The U.S. Navy's interest in Avenger first became known at the beginning of development. Avenger wings can be built to fold for use on carriers and have a tailhook needed for carrier landings. The Avenger uses landing gear from the F-5, an aircraft of the same weight class. The naval version came to be called the Sea Avenger. The navy did not buy Avenger and turned to new designs, including MQ-25A, which will be used mainly for inflight refueling of manned fighters that need more range.
The navy, and several air forces, also considered using Avenger as an ELINT (electronic intelligence) aircraft. The ability to carry a ton of sensors and stay in the air for twenty hours per sortie has a lot of appeal for an aircraft that is already stealthy and doesn't carry a pilot. Moreover, the Avenger can perform ELINT missions entirely autonomously, making it more difficult to detect. General Atomics believes it can get the Avenger to operate (takeoff and land) from a carrier before any of the other contenders (mainly the 19-ton X-47). The Avenger weighs less than half as much and has an exemplary track record.

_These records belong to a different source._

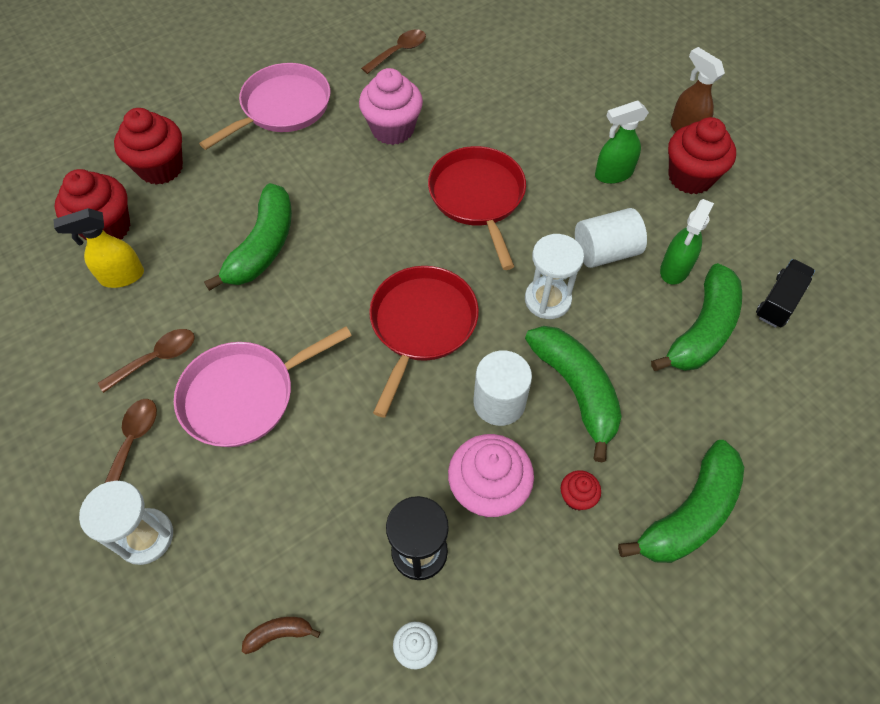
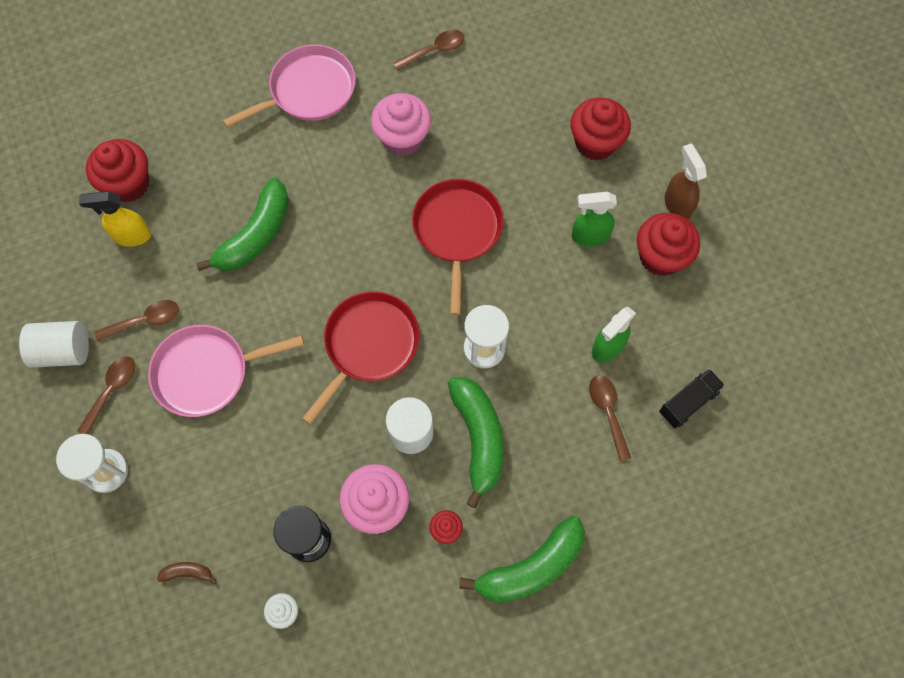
camera: 15 degrees right, 10 degrees up
red cupcake [114,108,183,185] -> red cupcake moved to [570,97,631,161]
white cylinder [575,208,647,268] -> white cylinder moved to [19,321,89,368]
green banana [651,263,742,371] -> brown spoon [589,375,631,461]

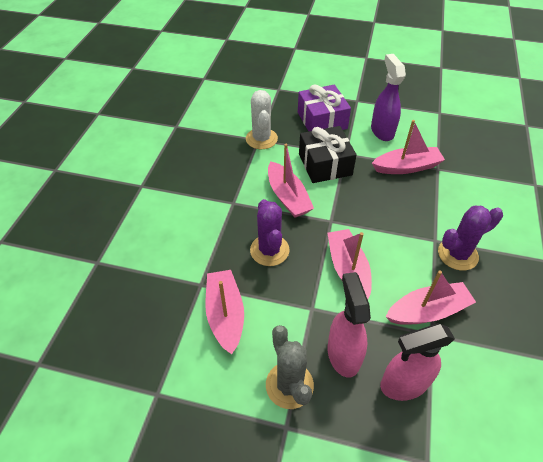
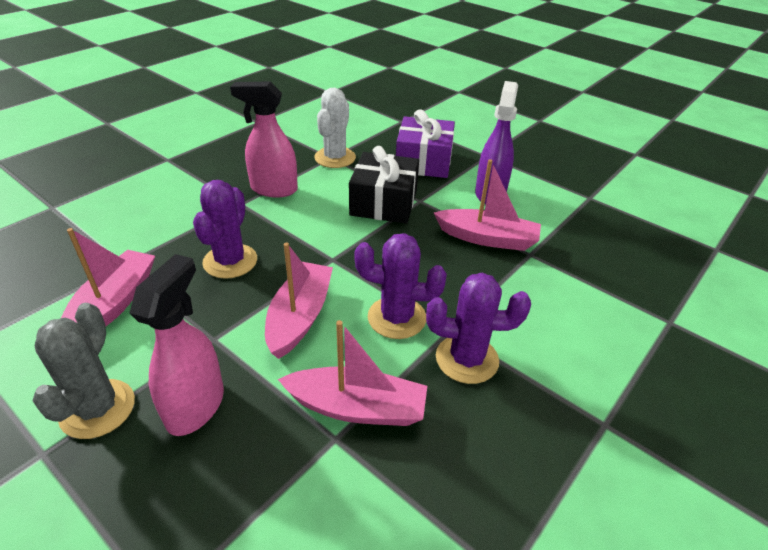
camera: 25 degrees right, 10 degrees down
pink boat [268,144,314,218] -> none
pink spray bottle [380,323,455,401] -> pink spray bottle moved to [230,82,298,197]
none -> purple cactus [354,233,447,339]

In 2011 the U.S. Air Force decided to take a shortcut in developing its next-generation tactical reconnaissance UAV (MQ-X) and simply adopt a beefed-up version of the existing Avenger ("Predator C"). This jet-powered aircraft was developed privately by General Atomics as its candidate for MQ-X. The air force bought one Avenger and sent it to Afghanistan. Several years of Avenger test flights were encouraging enough for the air force to adopt Avenger as the base design for MQ-X. This was supposed to lead to Avenger B which would probably be a little larger and more expensive than the original. The air force never revealed their wish list of changes for Avenger B and air force interest did not last as the air force decided to put off jet-powered UAV development. That did not last and the air force turned to the establishment of warplane manufacturers (Lockheed and Northrop Grumman) for stealthy, jet-powered UAVs. In 2016 Avenger was used, apparently by the CIA, in Syria to drop pamphlets. But since then, there has been little to report other than the 2018 Russian announcement that it was designing its own version of Avenger. At this point, Russia may be paying more attention to China than the United States. China is a major exporter of Predator and Reaper clones and is also working on jet-propelled models. Meanwhile, the U.S. Air Force is ending Reaper purchases at 337 aircraft because Reaper is considered too vulnerable in a conventional war. The Reaper replacement has not been selected yet. China continues to sell lots of Predator and Reaper clones, as does Israel, Russia and Turkey. Israel was the pioneer in this area and General Atomics was the only American firm to pay close attention and adopt Israeli UAV concepts. Israel has not yet put any jet-powered UAVs into service.